Below is an interactive scatter plot of the support and confidence of the rules. Hover over a rule to see all its quality measures.
# Filter rules with confidence greater than 0.4 or 40%
subRules<-total.association.rules[quality(total.association.rules)$confidence>0.4]
#Plot interactive rules
plotly_arules(subRules)
The plot above shows that rules with a high lift have a low support.
Let’s now look at a graphical representation of the top 10 rules. Select a commodity to see the associated rules, or directly select the rule number.
#Graphical representation
top10subRules <- head(subRules, n = 10, by = "confidence")
plot(top10subRules, method = "graph", engine = "htmlwidget")

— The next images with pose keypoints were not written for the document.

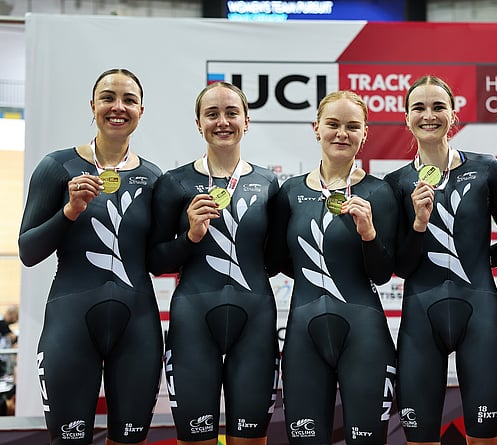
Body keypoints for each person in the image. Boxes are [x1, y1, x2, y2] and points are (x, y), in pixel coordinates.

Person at [18, 69, 163, 445]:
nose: (118, 107)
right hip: (70, 321)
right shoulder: (58, 167)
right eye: (108, 98)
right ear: (93, 105)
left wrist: (193, 233)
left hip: (137, 326)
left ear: (141, 110)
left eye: (129, 100)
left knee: (130, 440)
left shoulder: (153, 178)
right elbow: (29, 252)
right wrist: (69, 211)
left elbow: (158, 260)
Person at [384, 75, 497, 445]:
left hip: (480, 315)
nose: (429, 115)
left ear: (453, 115)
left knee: (484, 437)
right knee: (420, 438)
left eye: (438, 107)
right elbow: (401, 266)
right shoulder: (395, 183)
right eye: (419, 108)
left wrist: (474, 260)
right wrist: (419, 224)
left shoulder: (486, 169)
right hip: (421, 319)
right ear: (406, 117)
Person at [148, 81, 279, 445]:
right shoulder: (175, 183)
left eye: (231, 113)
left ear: (246, 121)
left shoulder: (268, 183)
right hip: (193, 322)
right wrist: (190, 236)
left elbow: (275, 259)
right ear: (198, 123)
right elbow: (156, 261)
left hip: (255, 321)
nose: (222, 122)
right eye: (212, 114)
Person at [267, 90, 397, 445]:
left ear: (365, 133)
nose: (342, 133)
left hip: (364, 335)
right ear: (317, 128)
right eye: (333, 124)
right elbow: (276, 261)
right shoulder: (289, 191)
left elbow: (382, 272)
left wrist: (368, 234)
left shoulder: (379, 193)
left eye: (352, 126)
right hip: (303, 336)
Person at [0, 305, 19, 377]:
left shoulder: (4, 325)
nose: (16, 321)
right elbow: (13, 338)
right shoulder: (2, 323)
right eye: (16, 317)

Rule 1 states that 100% of the people who buy DRY NOODLES/PASTA, MILK BY-PRODUCTS, MISC. DAIRY, VEGETABLES also buy CHEESE. Hence, we recommed creating a product bundle of products belonging to these 5 commodities, and applying a discount on this bundle, to further improve the sales of cheese.
We can use the rules similarly, to create product bundles and apply discount on the tagerted commodities.
This analysis can also be used for product placement, all products belonging to one bundle can be placed strategically to increase the lift.